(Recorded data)
*-*-*

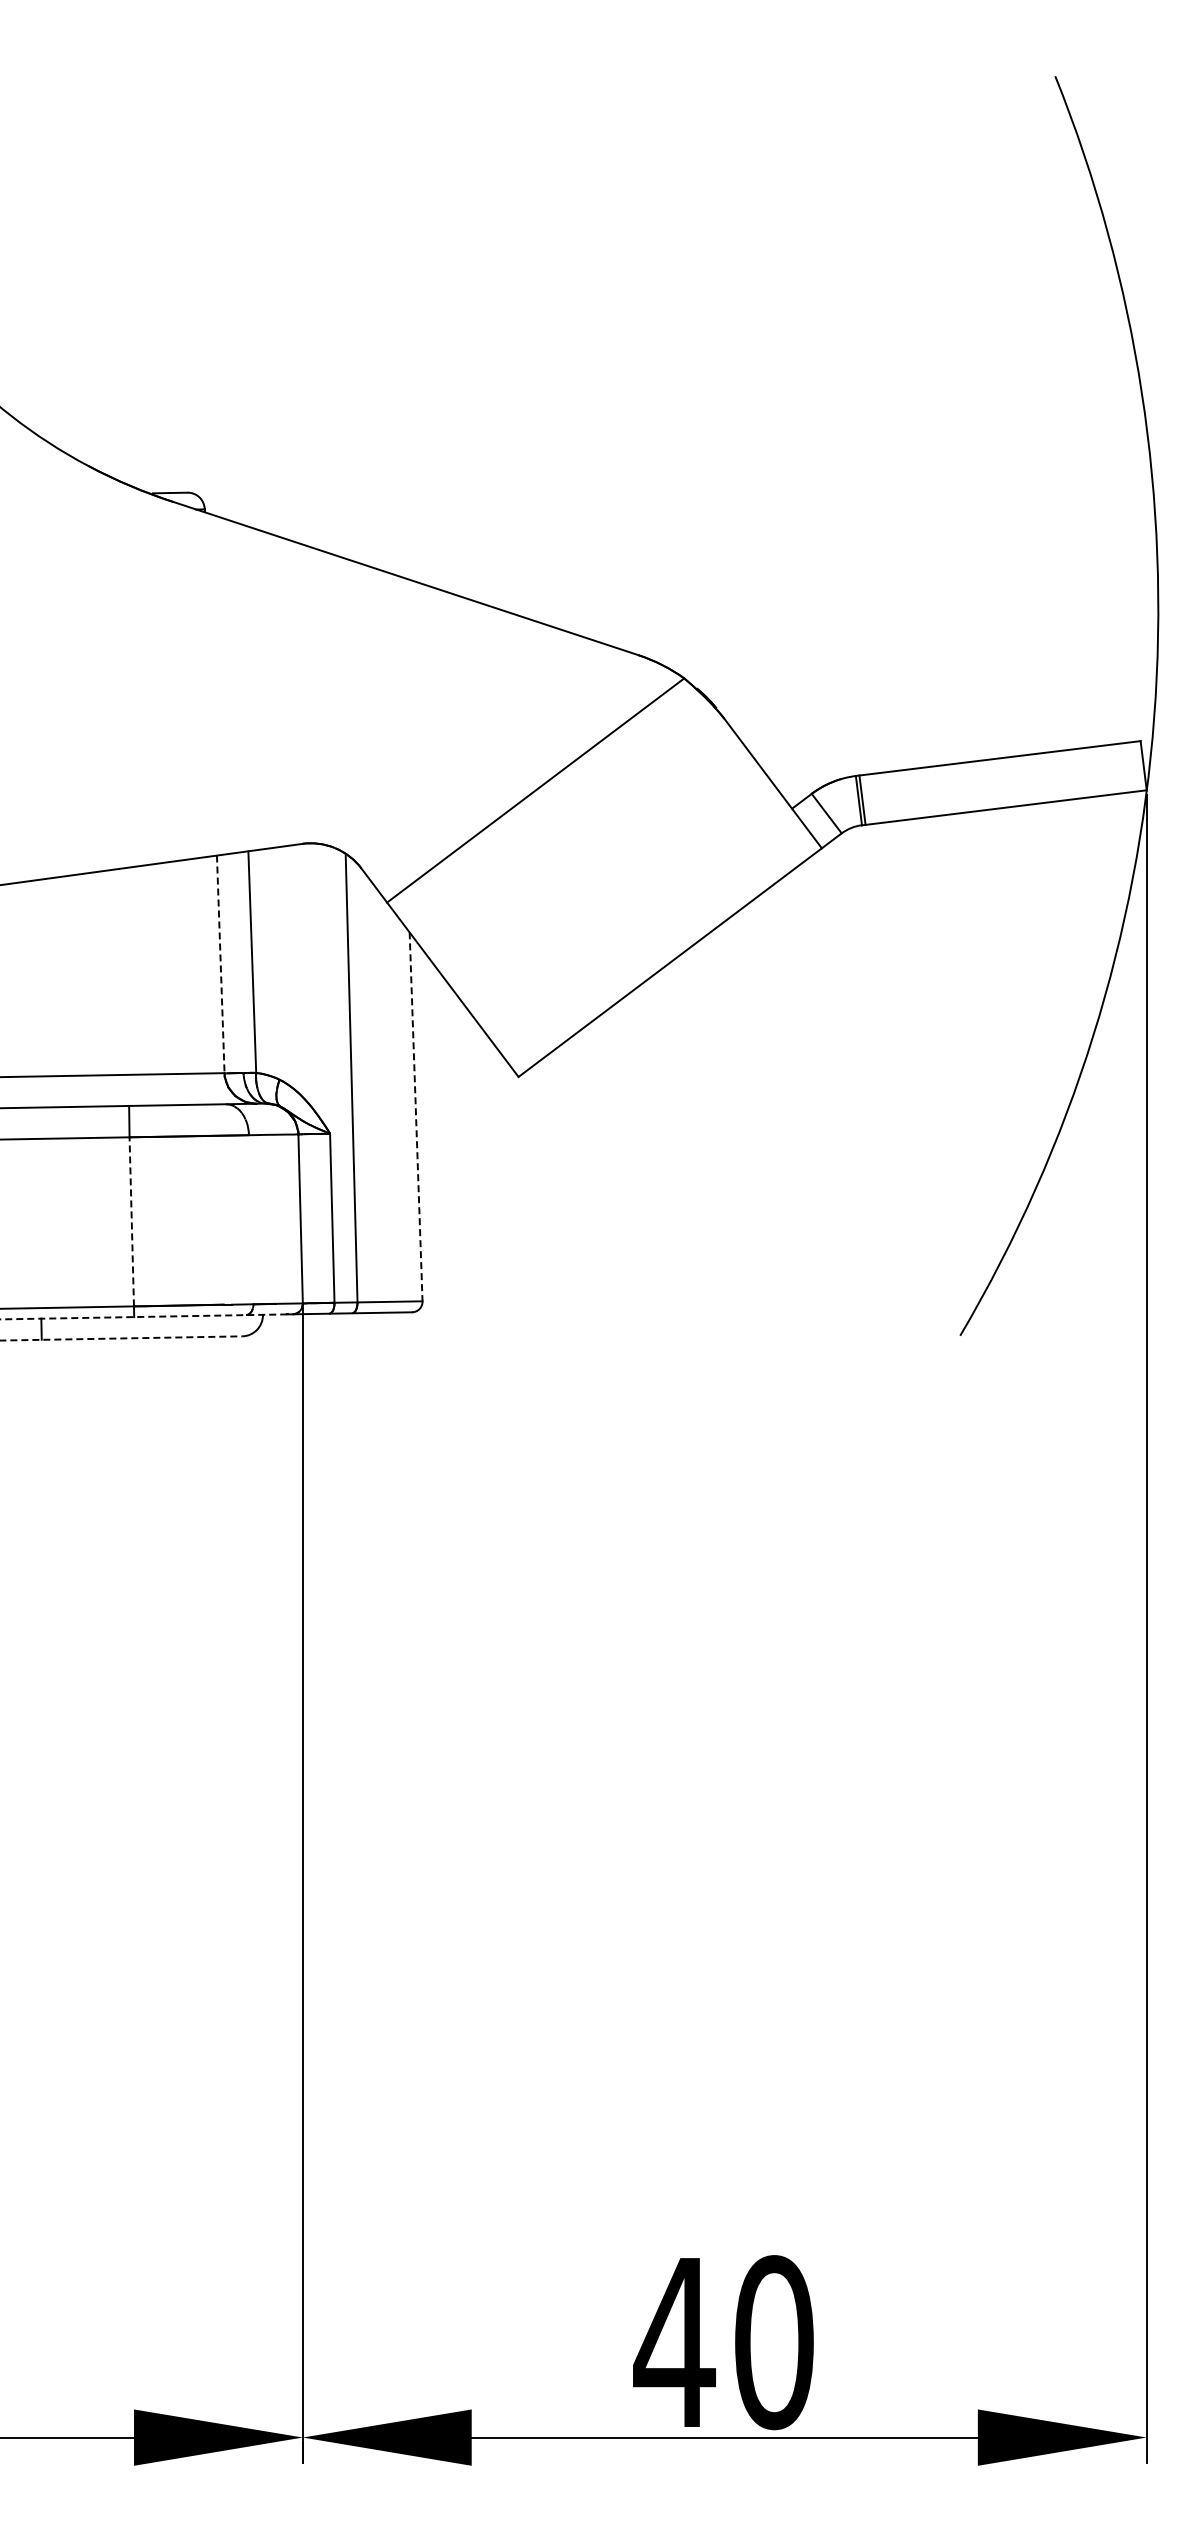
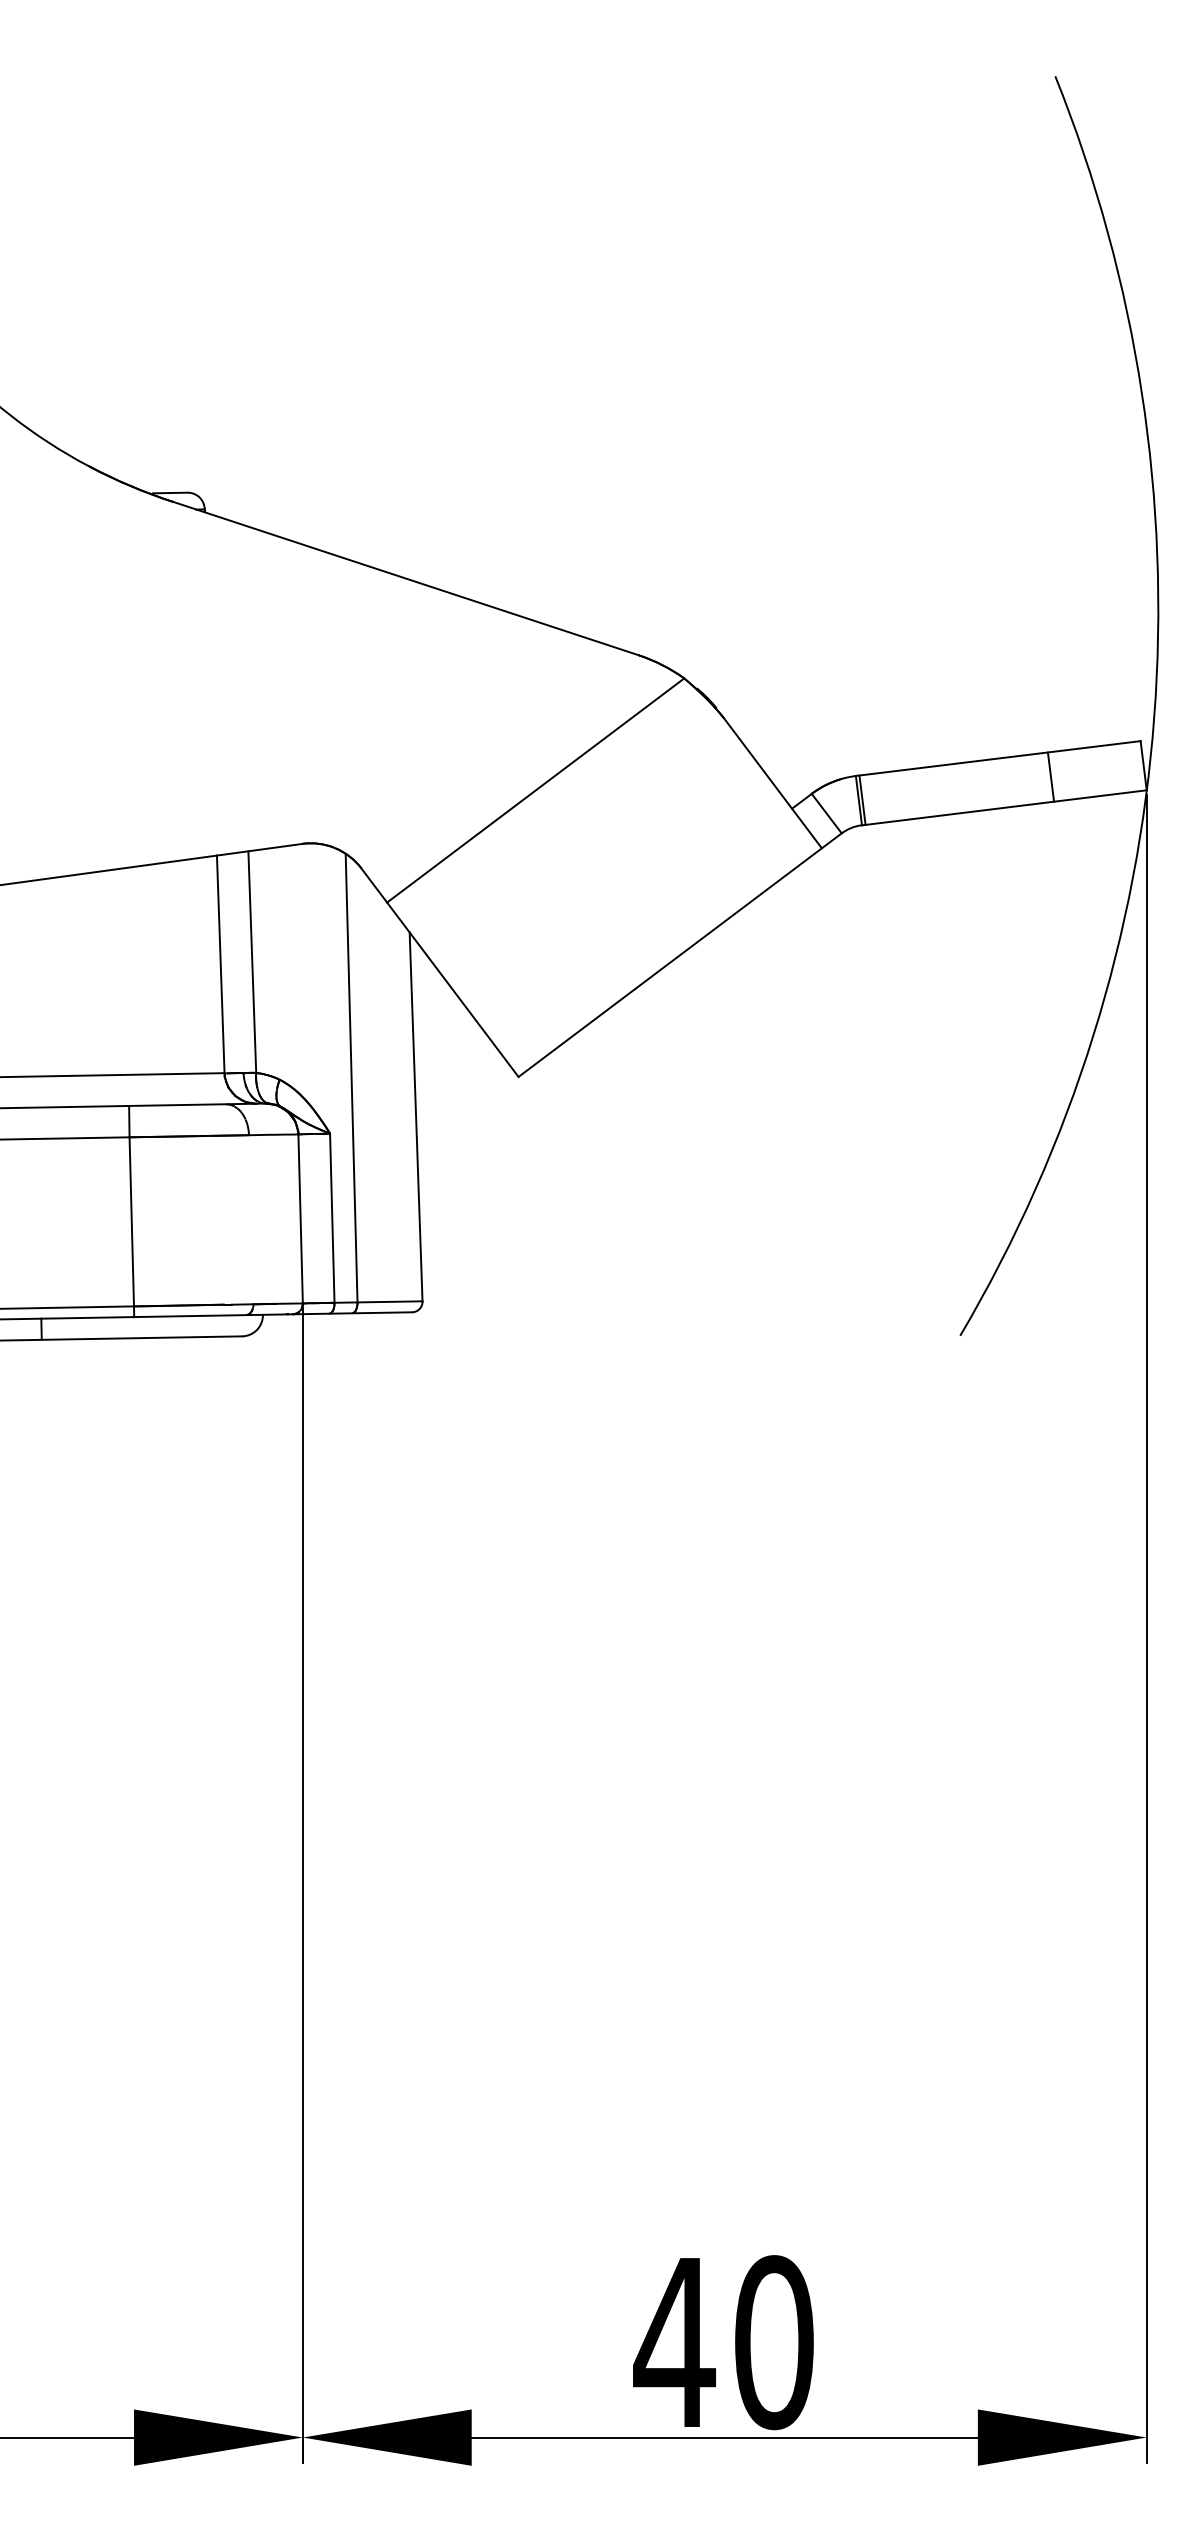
line at (1050, 776): none -> present
line at (220, 964): dashed -> solid
line at (416, 1116): dashed -> solid
line at (131, 1221): dashed -> solid
line at (143, 1316): dashed -> solid
line at (121, 1338): dashed -> solid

*-*-*

** What is being asked **
Copy out every line of the listing above word for word, leaving out the pictures.

** Complete response **
line at (1050, 776): none -> present
line at (220, 964): dashed -> solid
line at (416, 1116): dashed -> solid
line at (131, 1221): dashed -> solid
line at (143, 1316): dashed -> solid
line at (121, 1338): dashed -> solid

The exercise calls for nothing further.